Despite the general election being just months away, Trump has stated that he will nominate a replacement soon, perhaps this upcoming week, and Senate Majority Leader Mitch McConnell (R-KY) has made it known that he will have the Senate vote on Trump’s nominee.
Although President Trump has stated his intention to select a replacement for Ginsburg, he has yet to name that replacement — though he has said the nominee will be a woman. A question, thus, is, “how did NBC come up with Barrett as a frontrunner?”
There are several answers to this question, starting with the fact that Barrett was named on the list of potential Supreme Court nominees that the president updated just this month.
In addition to this, Johnathan Swan and Sam Baker of Axios report that Trump, back at the time of Justice Brett Kavanaugh’s nomination in 2019, said of Barrett that he was “saving her for Ginsburg.”
And, finally, it is thought that Barrett will stand a better chance in the contentious confirmation process considering that she has just recently gone through this process when she was confirmed to the 7th Circuit. She was confirmed, by the way, by a vote of 55-43, which included three Democratic senators.
What do we know about Barrett?
Barrett was appointed by the president to the federal appeals court in Chicago back in 2017. What critics of Barrett’s have always focused on is her position on abortion, which is, more or less, the complete opposite of Ginsburg’s.
In academic writings, Barrett has referred to the “unborn victims” of abortion and she has criticized Roe v. Wade, the landmark decision which legalized abortion. At the same time, however, she has expressed her belief that it is unlikely that the Supreme Court will overturn that decision.
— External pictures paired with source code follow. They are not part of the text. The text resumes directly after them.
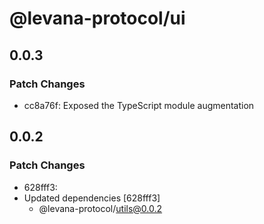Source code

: # @levana-protocol/ui

## 0.0.3

### Patch Changes

- cc8a76f: Exposed the TypeScript module augmentation

## 0.0.2

### Patch Changes

- 628fff3:
- Updated dependencies [628fff3]
  - @levana-protocol/utils@0.0.2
These views were all expressed in 2013. There is little doubt that the number one question for Barrett, if nominated, will be whether she still holds to these views.
The president’s shortlist
Other possible replacements, according to CNBC, include Allison Rushing, 4th Circuit Court of Appeals, Barbara Lagoa, 11th Circuit Court of Appeals, and Amul Thapar, Sixth Circuit Court of Appeals.
President Trump mentioned Lagoa while speaking to the press on Saturday. “She’s an extraordinary person, I’ve heard incredible things about her,” he said. It appears that we will not have to wait long for the president’s pick.